◆ Work instruction 1:
In the agreement excerpt, under which country's legislation are the Parties responsible for failure or improper fulfillment of their obligations?
◆ Work instruction 2:
Please reproduce word for word the part of the agreement excerpt starting at "Article 7. Liabilities" and ending at "or third parties.".
◆ Work instruction 3:
Carry on writing the agreement excerpt from the point where it stops.

◆ Excerpt to read:

Article 5. Representations and Warranties of the Parties
  1. The Parties shall guarantee that they are not insolvent and are not bankrupt, in accordance with the laws of their judicature. There are no enforcement proceedings, compromise agreements or arrangements with lenders and / or any sort of suspension of activities, judicial proceedings regarding the bankruptcy.
  2. As it is known to each of the Parties, each of them is not subject to any order, verdict, regulation, investigation by any governmental authority in each of the jurisdictions that would prevent or could possibly prevent any interference with each of the parties to fulfill their commitments hereunder, or could lead to a delay in the implementation of such commitments.
  3. Parties shall guarantee that they have sufficient financial and technical resources to implement the commitments pursuant to this Agreement.
Article 6. Compensation
  1. Each Party shall have the right to demand, and the other Party shall compensate for any losses incurred by the Party that filed claims, that those losses were incurred as a result of breach by the other Party of any of the above guarantees, provided the other Party has failed to correct any of these breached above during a reasonable period specified by the Parties.
  2. At the same time, it does not exclude any kind of liability for (or ways to protect against) any intentional actions of another Party or of gross negligence.
  3. In order for such a claim by the Party to be valid, the aggrieved party, as soon as it becomes aware of the circumstances with respect to which it is assured of the right to receive compensation and / or the implementation of any other method of protection, that Party shall notify in writing (hereinafter the "Claim") and designate compensation in proper detail related to such a claim, if such compensation can be determined.
  4. In case of losses, which are claimed by the other Party as subject to compensation, but disputed by the other Party that provides such compensation, provisions of the Article 17 will apply.
Article 7. Liabilities of the Parties
  1. In case of failure and / or improper fulfillment of its obligations under this Agreement the Parties shall be responsible in accordance with the terms and conditions of this Agreement and legislation of the United Kingdom of Great Britain.
  2. Each Party shall be liable for the obligations only explicitly referred to in this Agreement.
  3. None of the Parties shall be liable for any obligations of third parties that are related to each of the Parties.
  4. The Party is not liable for failure and / or improper fulfillment of their obligations under this Agreement if such failure and / or improper fulfillment was the fault of the other party and / or third parties.
  5. The party cannot be held responsible for the failure and / or improper fulfillment of their obligations under this Agreement if such failure and / or improper performance was due to the untruthfulness of Guarantees of the other Party or Parties, or when actions of the Party will explicitly violate the legislation of the Party's jurisdiction.

◆ Given records:



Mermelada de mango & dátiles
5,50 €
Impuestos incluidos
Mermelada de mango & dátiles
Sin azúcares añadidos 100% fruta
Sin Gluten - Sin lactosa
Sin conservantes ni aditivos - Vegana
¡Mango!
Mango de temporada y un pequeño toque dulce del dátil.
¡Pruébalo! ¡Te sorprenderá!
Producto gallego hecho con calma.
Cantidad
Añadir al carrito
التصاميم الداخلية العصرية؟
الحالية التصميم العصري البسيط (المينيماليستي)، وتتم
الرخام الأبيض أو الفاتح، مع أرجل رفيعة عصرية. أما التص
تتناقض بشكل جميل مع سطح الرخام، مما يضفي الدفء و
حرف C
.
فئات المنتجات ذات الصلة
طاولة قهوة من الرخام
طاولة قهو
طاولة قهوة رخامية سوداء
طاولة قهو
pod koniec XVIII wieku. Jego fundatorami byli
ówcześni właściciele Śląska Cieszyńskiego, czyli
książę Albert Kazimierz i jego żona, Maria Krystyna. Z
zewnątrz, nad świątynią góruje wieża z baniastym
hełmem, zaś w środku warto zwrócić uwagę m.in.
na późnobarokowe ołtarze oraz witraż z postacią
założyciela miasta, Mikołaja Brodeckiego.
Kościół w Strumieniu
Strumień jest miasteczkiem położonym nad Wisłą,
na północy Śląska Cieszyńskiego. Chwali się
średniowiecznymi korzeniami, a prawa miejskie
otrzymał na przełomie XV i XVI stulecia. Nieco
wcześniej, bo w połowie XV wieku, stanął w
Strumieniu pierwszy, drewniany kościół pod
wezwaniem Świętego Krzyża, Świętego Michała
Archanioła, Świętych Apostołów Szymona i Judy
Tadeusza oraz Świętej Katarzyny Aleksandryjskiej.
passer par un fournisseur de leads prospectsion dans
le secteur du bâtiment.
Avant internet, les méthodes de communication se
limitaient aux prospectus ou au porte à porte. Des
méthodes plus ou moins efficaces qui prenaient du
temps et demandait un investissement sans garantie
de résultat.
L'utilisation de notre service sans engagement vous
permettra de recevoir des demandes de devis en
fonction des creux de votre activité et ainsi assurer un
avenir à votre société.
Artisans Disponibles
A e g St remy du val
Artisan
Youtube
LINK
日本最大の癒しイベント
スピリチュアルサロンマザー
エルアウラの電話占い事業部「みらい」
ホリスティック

◆ Expected answer 1:
The legislation of the United Kingdom of Great Britain.

◆ Expected answer 2:
Article 7. Liabilities of the Parties
  1. In case of failure and / or improper fulfillment of its obligations under this Agreement the Parties shall be responsible in accordance with the terms and conditions of this Agreement and legislation of the United Kingdom of Great Britain.
  2. Each Party shall be liable for the obligations only explicitly referred to in this Agreement.
  3. None of the Parties shall be liable for any obligations of third parties that are related to each of the Parties.
  4. The Party is not liable for failure and / or improper fulfillment of their obligations under this Agreement if such failure and / or improper fulfillment was the fault of the other party and / or third parties.

◆ Expected answer 3:
Article 8. Force Majeure

None of the Parties shall be liable for non-fulfillment and / or improper fulfillment of their obligations under this Agreement if such failure and / or improper performance is a consequence of force majeure.
Force majeure are considered unavoidable circumstances outside the sphere of influence of the Party, namely: natural disasters, fire, flood, instructions of authorities, plight, rebellion, civil war, war, strike or other work stoppage (with the exception of a strike or work stoppage by the staff of the Party), as well as the lack of basic technical conditions necessary for the implementation of this Agreement caused by reasons outside the sphere of influence of the Party.

Article 9. Termination

This Agreement may be terminated in the following cases:

  • the Parties will achieve written consent of such termination;
  • repeated deliberate violation by one of the Parties of the terms and conditions of this Agreement by giving written notification from the affected Party to the violating Party.
Article 10. Withdrawal
  1. Unless the Parties expressly agree otherwise in writing, none of the Parties shall recede, transfer, pledge or otherwise dispose of all or any of its rights stipulated by this Agreemen.
  2. Despite the provision of Article 10.1, nothing in this Agreement shall prevent or prohibit transferring their right in favor of their affiliated persons.
    In this case, the Party which is transferring its rights shall ensure that its affiliated persons shall carry out all their obligations under this Agreement, which are directly applicable to the Party itself.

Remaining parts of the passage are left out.